Вот и сейчас стоял со своим рюкзаком, частично загораживая проход – не настолько, чтобы совсем его перекрыть, а ровно настолько, чтобы несколько раз получить по ногам и бокам углами чужих чемоданов. Узнал об этом только по виноватым репликам: «ой, сорри! пардон! извините! атсипрашау!» – потому что ударов пока не чувствовал, вообще ничего не чувствовал, кроме сердцебиения и боли в ушах. Но извинения сделали свое дело: взял себя в руки, мысленно дал поджопник, глубоко вдохнул, с силой выдохнул, собрался, пошел.
Примерно двадцать минут спустя, когда курил на холодном, почему-то морском, соленом – хотя откуда здесь море? – ветру, стоял с идеально прямой спиной и выпученными глазами, как солдат почетного караула, только вместо винтовки в одной руке сигарета, в другой проштампованный паспорт, который до сих пор так и не спрятал в карман, зыркал по сторонам, прикидывая, где здесь станция электрички, которая, как ему рассказали, довозит до расположенного в центре вокзала всего за десять минут[6], сердце все еще бешено колотилось от несуществующего обещания неизвестно чего, но Зоран уже не обращал на него внимания, что с ним сделаешь, пусть колотится, если ему приспичило, я привык.
Искать станцию электрички не стал, поехал в автобусе, который, судя по надписи на табло, приезжал все на тот же железнодорожный вокзал. Гостиница, где его поселили, вроде бы совсем рядом, судя по гугл-картам, пешком всего десять минут.
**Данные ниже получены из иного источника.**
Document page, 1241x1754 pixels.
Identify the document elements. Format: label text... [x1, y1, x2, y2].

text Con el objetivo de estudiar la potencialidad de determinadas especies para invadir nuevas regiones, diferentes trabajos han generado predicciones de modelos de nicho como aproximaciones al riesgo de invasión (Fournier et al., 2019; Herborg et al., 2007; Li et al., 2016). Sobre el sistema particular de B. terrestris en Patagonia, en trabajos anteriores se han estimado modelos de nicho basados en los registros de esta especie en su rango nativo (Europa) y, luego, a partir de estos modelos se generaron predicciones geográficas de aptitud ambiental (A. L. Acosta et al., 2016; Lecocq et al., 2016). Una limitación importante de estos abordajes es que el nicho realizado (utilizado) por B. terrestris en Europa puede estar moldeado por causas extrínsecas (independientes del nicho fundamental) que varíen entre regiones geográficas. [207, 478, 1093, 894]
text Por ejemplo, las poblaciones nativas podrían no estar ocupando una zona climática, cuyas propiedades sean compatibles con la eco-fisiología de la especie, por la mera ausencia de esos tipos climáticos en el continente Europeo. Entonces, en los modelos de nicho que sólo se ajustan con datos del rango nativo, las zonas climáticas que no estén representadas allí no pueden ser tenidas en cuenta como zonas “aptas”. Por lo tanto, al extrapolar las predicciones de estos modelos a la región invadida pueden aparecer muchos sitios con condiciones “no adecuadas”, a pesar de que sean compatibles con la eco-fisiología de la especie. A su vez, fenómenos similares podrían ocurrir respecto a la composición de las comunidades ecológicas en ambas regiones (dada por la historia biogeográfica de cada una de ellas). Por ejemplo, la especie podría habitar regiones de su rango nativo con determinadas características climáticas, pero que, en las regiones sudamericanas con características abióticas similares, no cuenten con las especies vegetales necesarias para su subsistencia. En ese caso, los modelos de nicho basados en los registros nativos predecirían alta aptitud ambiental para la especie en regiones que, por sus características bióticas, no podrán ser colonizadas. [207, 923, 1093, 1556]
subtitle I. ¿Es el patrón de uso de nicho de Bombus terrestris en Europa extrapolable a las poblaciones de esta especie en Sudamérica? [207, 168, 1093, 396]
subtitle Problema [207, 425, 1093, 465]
Ехали недолго, примерно четверть часа, но за это время на улице успел подняться штормовой ветер, хлынул проливной дождь, тут же перешел в мелкий град. Зоран успел ужаснуться, вообразив, какая прогулка ему предстоит, но буйство стихий закончилось так же внезапно, как началось, так что из автобуса он вышел на мокрый асфальт под совершенно безоблачным небом, озаренным почти круглой, оранжевой, как мандарин, луной. Надо же, как удачно сложилось, а он-то уже приготовился плутать в темноте под холодным дождем. Не чуждый так называемому магическому мышлению, то есть всегда готовый увидеть в любом событии «знак», доброе предзнаменование, предостережение, инструкцию, или подсказку, Зоран подумал: «Хорошая, значит, выйдет поездка. Все бури пройдут стороной, а я буду смотреть на них из укрытия, одновременно приближаясь к желанной цели. Вот интересно, как пройдет стороной развеска? Как по мне, она и есть главная буря, а я приехал именно ради нее».
То ли в ответ на его вопрос, то ли просто так, ради собственного удовольствия, в небе сверкнула молния, да такая яркая, что весь окружающий мир на короткий восхитительный миг стал ослепительно-белым, сияющим, ясным, пронзительным, невозможным, настолько нечеловеческим, что Зоран почти поверил: это и есть конец света. Внезапно, конечно, но так, наверное, подобные события и происходят – хлоп, и все!